* **What you need to do**: Below is a block of records; reproduce all of them exactly and leave out any pictures.

* **Supplied records**:
+--

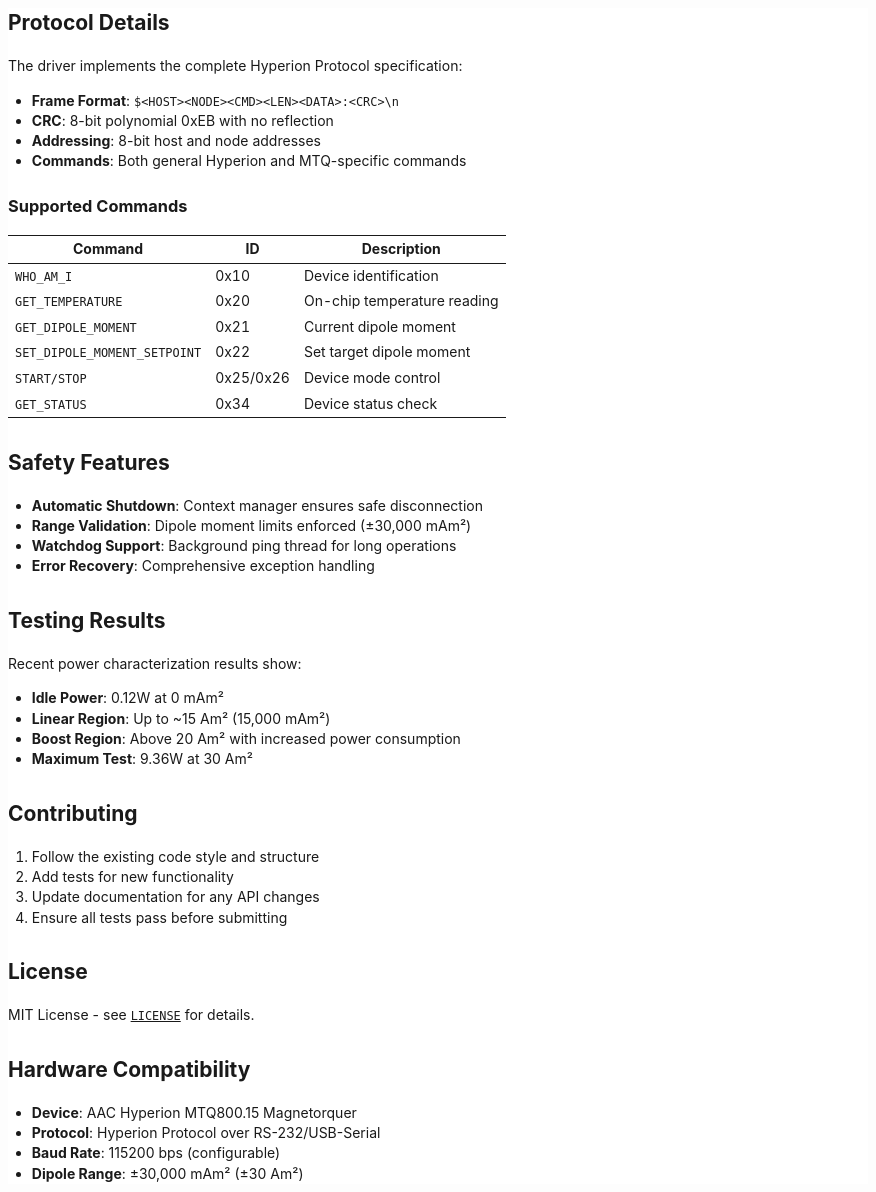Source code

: ## Protocol Details

The driver implements the complete Hyperion Protocol specification:

- **Frame Format**: `$<HOST><NODE><CMD><LEN><DATA>:<CRC>\n`
- **CRC**: 8-bit polynomial 0xEB with no reflection
- **Addressing**: 8-bit host and node addresses
- **Commands**: Both general Hyperion and MTQ-specific commands

### Supported Commands

| Command | ID | Description |
|---------|----| ------------|
| `WHO_AM_I` | 0x10 | Device identification |
| `GET_TEMPERATURE` | 0x20 | On-chip temperature reading |
| `GET_DIPOLE_MOMENT` | 0x21 | Current dipole moment |
| `SET_DIPOLE_MOMENT_SETPOINT` | 0x22 | Set target dipole moment |
| `START/STOP` | 0x25/0x26 | Device mode control |
| `GET_STATUS` | 0x34 | Device status check |

## Safety Features

- **Automatic Shutdown**: Context manager ensures safe disconnection
- **Range Validation**: Dipole moment limits enforced (±30,000 mAm²)
- **Watchdog Support**: Background ping thread for long operations
- **Error Recovery**: Comprehensive exception handling

## Testing Results

Recent power characterization results show:

- **Idle Power**: 0.12W at 0 mAm²
- **Linear Region**: Up to ~15 Am² (15,000 mAm²)
- **Boost Region**: Above 20 Am² with increased power consumption
- **Maximum Test**: 9.36W at 30 Am²

## Contributing

1. Follow the existing code style and structure
2. Add tests for new functionality
3. Update documentation for any API changes
4. Ensure all tests pass before submitting

## License

MIT License - see [`LICENSE`](LICENSE) for details.

## Hardware Compatibility

- **Device**: AAC Hyperion MTQ800.15 Magnetorquer
- **Protocol**: Hyperion Protocol over RS-232/USB-Serial
- **Baud Rate**: 115200 bps (configurable)
- **Dipole Range**: ±30,000 mAm² (±30 Am²)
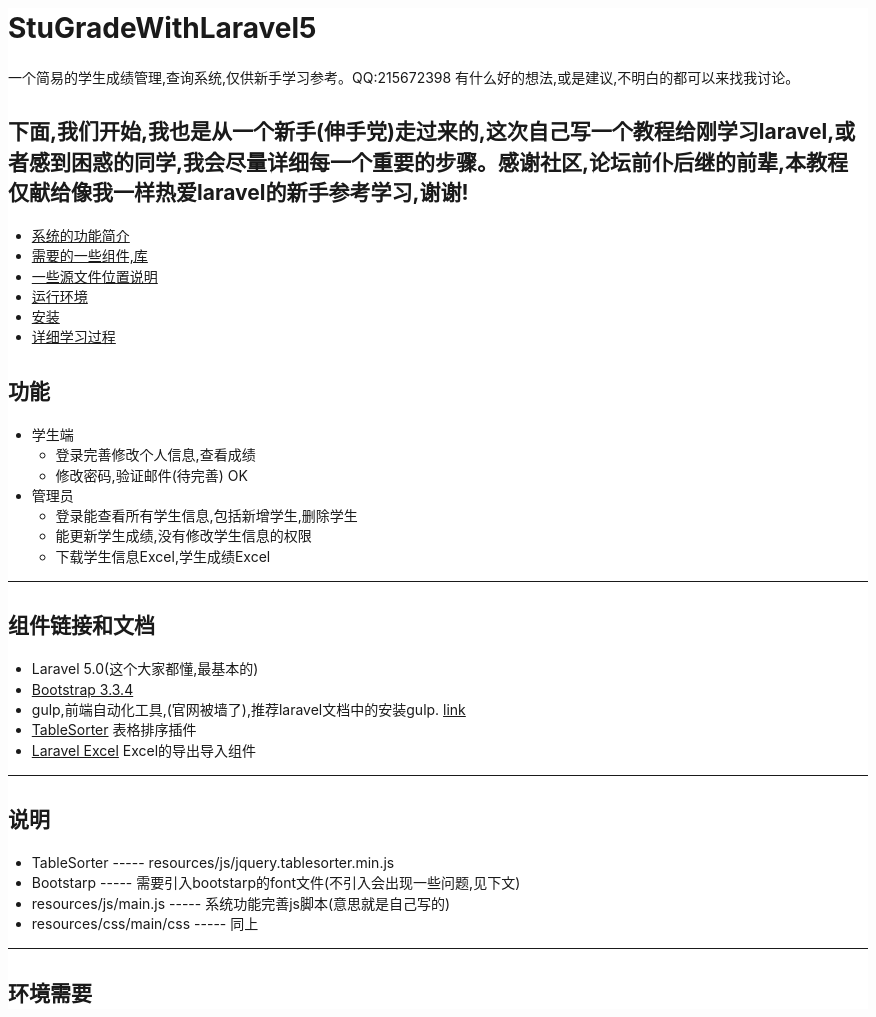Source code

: # StuGradeWithLaravel5 

一个简易的学生成绩管理,查询系统,仅供新手学习参考。QQ:215672398 有什么好的想法,或是建议,不明白的都可以来找我讨论。

## 下面,我们开始,我也是从一个新手(伸手党)走过来的,这次自己写一个教程给刚学习laravel,或者感到困惑的同学,我会尽量详细每一个重要的步骤。感谢社区,论坛前仆后继的前辈,本教程仅献给像我一样热爱laravel的新手参考学习,谢谢!
* [系统的功能简介](#feature1)
* [需要的一些组件,库](#feature2)
* [一些源文件位置说明](#feature3)
* [运行环境](#feature4)
* [安装](#feature5)
* [详细学习过程](#feature6)

<a name="feature1"></a>
## 功能
* 学生端
    * 登录完善修改个人信息,查看成绩
    * 修改密码,验证邮件(待完善) OK
* 管理员
    * 登录能查看所有学生信息,包括新增学生,删除学生
    * 能更新学生成绩,没有修改学生信息的权限
    * 下载学生信息Excel,学生成绩Excel

-----
<a name="feature2"></a>
## 组件链接和文档
* Laravel 5.0(这个大家都懂,最基本的)
* [Bootstrap 3.3.4](http://v3.bootcss.com/)
* gulp,前端自动化工具,(官网被墙了),推荐laravel文档中的安装gulp. [link](http://www.golaravel.com/laravel/docs/5.0/elixir/)
* [TableSorter](http://tablesorter.com/docs/) 表格排序插件
* [Laravel Excel](http://www.maatwebsite.nl/laravel-excel/docs) Excel的导出导入组件

-----
<a name="feature3"></a>
## 说明
* TableSorter ----- resources/js/jquery.tablesorter.min.js
* Bootstarp   ----- 需要引入bootstarp的font文件(不引入会出现一些问题,见下文)
* resources/js/main.js  ----- 系统功能完善js脚本(意思就是自己写的)
* resources/css/main/css ----- 同上

-----
<a name="feature4"></a>
## 环境需要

+--

* **Your response**:
Source code

: ## Protocol Details

The driver implements the complete Hyperion Protocol specification:

- **Frame Format**: `$<HOST><NODE><CMD><LEN><DATA>:<CRC>\n`
- **CRC**: 8-bit polynomial 0xEB with no reflection
- **Addressing**: 8-bit host and node addresses
- **Commands**: Both general Hyperion and MTQ-specific commands

### Supported Commands

| Command | ID | Description |
|---------|----| ------------|
| `WHO_AM_I` | 0x10 | Device identification |
| `GET_TEMPERATURE` | 0x20 | On-chip temperature reading |
| `GET_DIPOLE_MOMENT` | 0x21 | Current dipole moment |
| `SET_DIPOLE_MOMENT_SETPOINT` | 0x22 | Set target dipole moment |
| `START/STOP` | 0x25/0x26 | Device mode control |
| `GET_STATUS` | 0x34 | Device status check |

## Safety Features

- **Automatic Shutdown**: Context manager ensures safe disconnection
- **Range Validation**: Dipole moment limits enforced (±30,000 mAm²)
- **Watchdog Support**: Background ping thread for long operations
- **Error Recovery**: Comprehensive exception handling

## Testing Results

Recent power characterization results show:

- **Idle Power**: 0.12W at 0 mAm²
- **Linear Region**: Up to ~15 Am² (15,000 mAm²)
- **Boost Region**: Above 20 Am² with increased power consumption
- **Maximum Test**: 9.36W at 30 Am²

## Contributing

1. Follow the existing code style and structure
2. Add tests for new functionality
3. Update documentation for any API changes
4. Ensure all tests pass before submitting

## License

MIT License - see [`LICENSE`](LICENSE) for details.

## Hardware Compatibility

- **Device**: AAC Hyperion MTQ800.15 Magnetorquer
- **Protocol**: Hyperion Protocol over RS-232/USB-Serial
- **Baud Rate**: 115200 bps (configurable)
- **Dipole Range**: ±30,000 mAm² (±30 Am²)
Source code

: # StuGradeWithLaravel5 

一个简易的学生成绩管理,查询系统,仅供新手学习参考。QQ:215672398 有什么好的想法,或是建议,不明白的都可以来找我讨论。

## 下面,我们开始,我也是从一个新手(伸手党)走过来的,这次自己写一个教程给刚学习laravel,或者感到困惑的同学,我会尽量详细每一个重要的步骤。感谢社区,论坛前仆后继的前辈,本教程仅献给像我一样热爱laravel的新手参考学习,谢谢!
* [系统的功能简介](#feature1)
* [需要的一些组件,库](#feature2)
* [一些源文件位置说明](#feature3)
* [运行环境](#feature4)
* [安装](#feature5)
* [详细学习过程](#feature6)

<a name="feature1"></a>
## 功能
* 学生端
    * 登录完善修改个人信息,查看成绩
    * 修改密码,验证邮件(待完善) OK
* 管理员
    * 登录能查看所有学生信息,包括新增学生,删除学生
    * 能更新学生成绩,没有修改学生信息的权限
    * 下载学生信息Excel,学生成绩Excel

-----
<a name="feature2"></a>
## 组件链接和文档
* Laravel 5.0(这个大家都懂,最基本的)
* [Bootstrap 3.3.4](http://v3.bootcss.com/)
* gulp,前端自动化工具,(官网被墙了),推荐laravel文档中的安装gulp. [link](http://www.golaravel.com/laravel/docs/5.0/elixir/)
* [TableSorter](http://tablesorter.com/docs/) 表格排序插件
* [Laravel Excel](http://www.maatwebsite.nl/laravel-excel/docs) Excel的导出导入组件

-----
<a name="feature3"></a>
## 说明
* TableSorter ----- resources/js/jquery.tablesorter.min.js
* Bootstarp   ----- 需要引入bootstarp的font文件(不引入会出现一些问题,见下文)
* resources/js/main.js  ----- 系统功能完善js脚本(意思就是自己写的)
* resources/css/main/css ----- 同上

-----
<a name="feature4"></a>
## 环境需要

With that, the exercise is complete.